Sydney: University of New South Wales Press, 2000
ISBN: 0868406996

Tracking the Jack now available from:
This is a terrific book, with a load of original ideas to recommend it, and the capacity to generate a lot of further work in its wake …This is not a safe, sober study of Australia-New Zealand relations, but an iconoclastic, streetwise, freewheeling assembly of reflections on the logics of culture and history which bind Australia and New Zealand (infuriatingly, inescapably) to the Union Jack.
Professor Graeme Turner, Department of English, University of Queensland
Tracking the Jack: A retracing of the Antipodes investigates the social, economic, political and cultural relationship between Australia, New Zealand and the United Kingdom. This book is not only historically relevant, but also resonant within present discussions of republicanism, monarchism, multiculturalism, biculturalism and cultural studies. The Jack in the title refers to the Union Jack, the symbolic tie between 'home' and the outer reaches of the Empire. The book traces the movements of The Jack, incorporating the passage of people, ideas and popular culture.
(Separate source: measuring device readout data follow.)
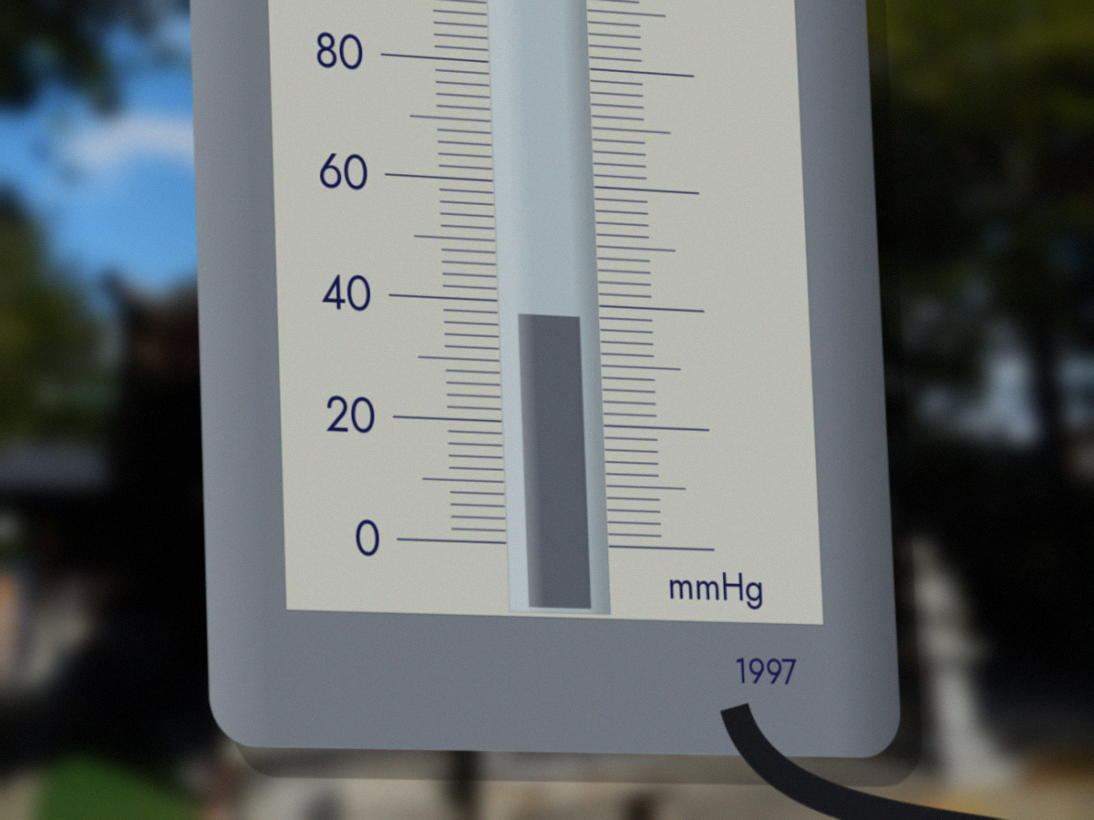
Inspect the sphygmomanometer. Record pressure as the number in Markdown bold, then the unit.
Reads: **38** mmHg
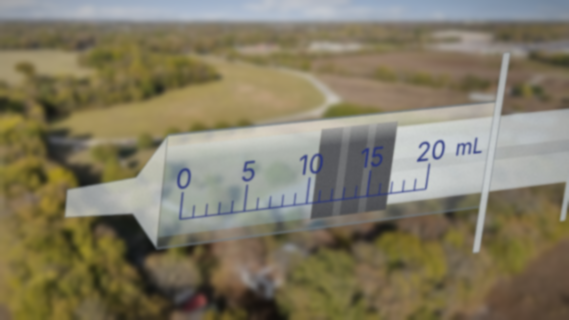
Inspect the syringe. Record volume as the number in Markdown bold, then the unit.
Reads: **10.5** mL
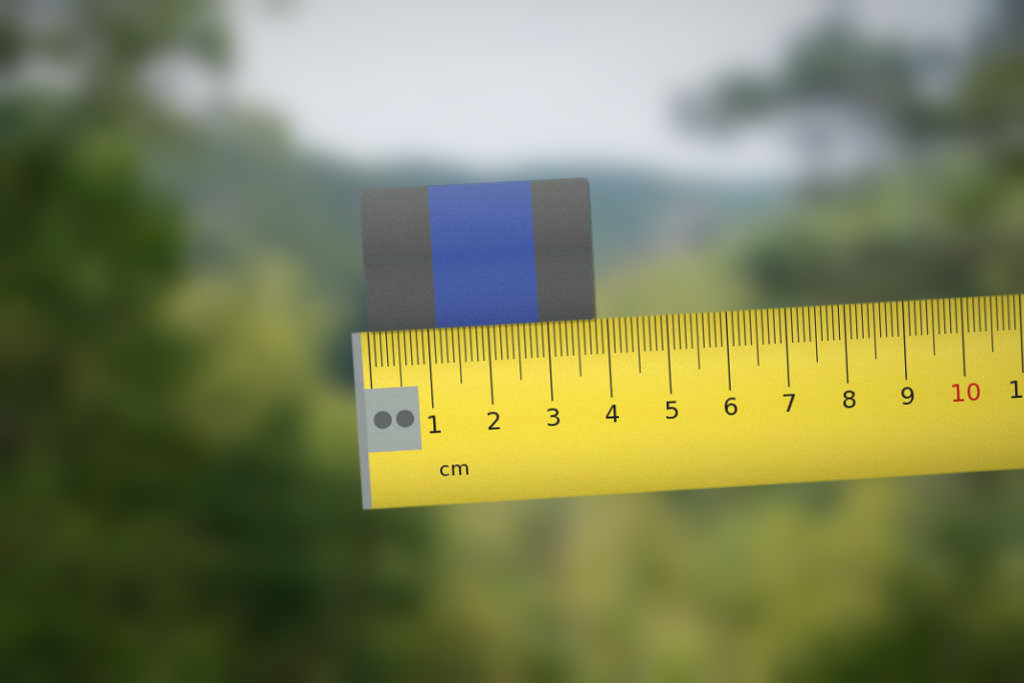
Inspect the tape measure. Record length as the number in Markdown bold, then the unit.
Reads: **3.8** cm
This book opens a new intellectual terrain that has lacked systematic exploration. New Zealand and Australia are often presumed to possess remarkable historical and social similarities. However, this assumed shared history has resulted in few coherent analyses of both the confluences and remarkable differences between the two nations. British colonisation has left a shared language and iconographic database. Yet the differences are stark. The social systems of multiculturalism and biculturalism have resulted in profoundly different responses to questions of social justice. While much rhetoric emerges of Australia's placement in Asia, and New Zealand's role in the Pacific, this book investigates the far more complex histories that encircle this region.
The book is not only an investigation of social systems or policy concerns. Instead, it is a coherent, well-written cultural studies and cultural history text. Popular cultures, including popular music, fashion, film and television, offer a reminder of how The Jack has punctuated Antipodean history. The breadth and range of discussion is a significant addition to Australian Studies, New Zealand Studies and Cultural Studies.